**Work instruction**
Report how many lines in the listing below include the word "heat". Write nothing besides the number.

**Data for review**

================================

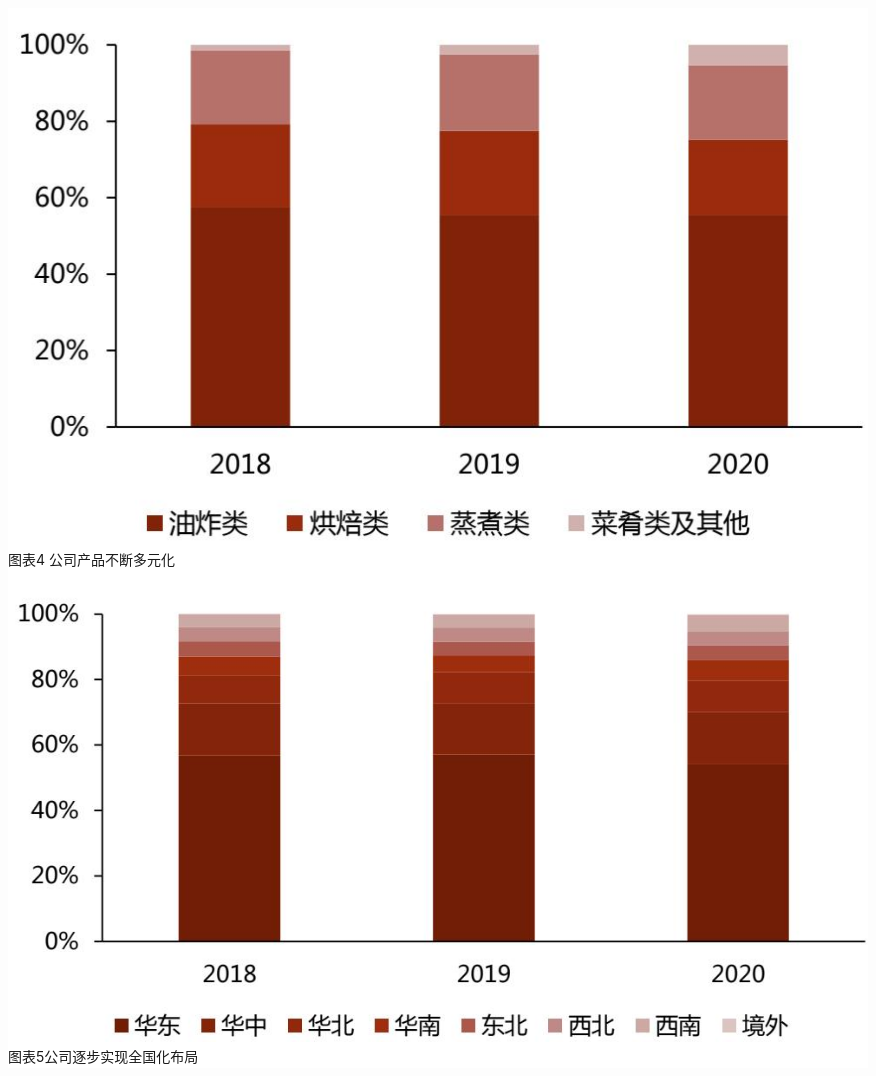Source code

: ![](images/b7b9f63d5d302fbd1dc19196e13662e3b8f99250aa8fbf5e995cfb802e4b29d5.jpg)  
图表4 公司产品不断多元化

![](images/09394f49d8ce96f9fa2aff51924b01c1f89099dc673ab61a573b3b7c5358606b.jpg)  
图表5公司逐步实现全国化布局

================================

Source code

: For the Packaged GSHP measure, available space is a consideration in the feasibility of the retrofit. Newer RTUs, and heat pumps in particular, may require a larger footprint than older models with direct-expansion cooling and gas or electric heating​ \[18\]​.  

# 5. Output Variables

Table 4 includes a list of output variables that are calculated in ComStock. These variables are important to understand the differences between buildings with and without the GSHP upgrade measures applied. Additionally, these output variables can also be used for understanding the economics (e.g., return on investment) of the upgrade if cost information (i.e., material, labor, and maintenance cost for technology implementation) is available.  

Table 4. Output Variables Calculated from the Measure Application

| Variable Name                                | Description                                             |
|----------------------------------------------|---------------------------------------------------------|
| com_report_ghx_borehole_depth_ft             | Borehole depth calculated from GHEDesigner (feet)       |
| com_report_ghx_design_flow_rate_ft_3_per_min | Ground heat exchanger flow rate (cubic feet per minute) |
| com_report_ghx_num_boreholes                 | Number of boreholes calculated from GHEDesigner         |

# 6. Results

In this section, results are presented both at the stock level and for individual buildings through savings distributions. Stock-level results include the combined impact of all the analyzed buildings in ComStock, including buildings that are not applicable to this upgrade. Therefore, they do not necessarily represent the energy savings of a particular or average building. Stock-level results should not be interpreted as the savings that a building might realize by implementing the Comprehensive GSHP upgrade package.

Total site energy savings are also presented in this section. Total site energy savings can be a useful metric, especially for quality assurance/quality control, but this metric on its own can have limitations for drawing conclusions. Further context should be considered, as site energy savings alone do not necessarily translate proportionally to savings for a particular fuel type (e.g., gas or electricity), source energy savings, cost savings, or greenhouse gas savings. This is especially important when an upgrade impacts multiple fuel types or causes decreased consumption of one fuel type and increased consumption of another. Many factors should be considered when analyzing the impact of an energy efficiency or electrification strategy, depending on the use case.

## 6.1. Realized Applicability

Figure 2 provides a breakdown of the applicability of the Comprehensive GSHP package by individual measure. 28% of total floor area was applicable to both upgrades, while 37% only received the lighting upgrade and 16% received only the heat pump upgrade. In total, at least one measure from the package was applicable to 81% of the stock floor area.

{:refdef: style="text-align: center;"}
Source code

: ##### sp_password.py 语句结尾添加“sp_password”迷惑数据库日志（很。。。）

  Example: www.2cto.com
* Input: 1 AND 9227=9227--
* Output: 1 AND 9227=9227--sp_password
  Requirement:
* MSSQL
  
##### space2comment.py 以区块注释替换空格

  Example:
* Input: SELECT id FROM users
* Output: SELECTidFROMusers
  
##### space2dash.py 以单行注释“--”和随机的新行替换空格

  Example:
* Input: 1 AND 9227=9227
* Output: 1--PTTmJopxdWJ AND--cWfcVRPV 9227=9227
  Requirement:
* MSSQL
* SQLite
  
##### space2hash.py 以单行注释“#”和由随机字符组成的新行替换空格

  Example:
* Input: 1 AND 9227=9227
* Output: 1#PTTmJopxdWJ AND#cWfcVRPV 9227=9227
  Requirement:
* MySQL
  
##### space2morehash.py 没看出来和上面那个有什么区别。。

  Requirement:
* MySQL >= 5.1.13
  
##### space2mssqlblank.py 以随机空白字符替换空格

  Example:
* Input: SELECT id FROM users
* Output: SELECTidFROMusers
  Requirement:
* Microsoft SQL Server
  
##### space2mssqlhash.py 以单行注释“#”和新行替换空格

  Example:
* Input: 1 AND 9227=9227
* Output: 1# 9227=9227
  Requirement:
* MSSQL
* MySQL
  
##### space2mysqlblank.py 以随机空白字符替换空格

================================

**Task answer**
3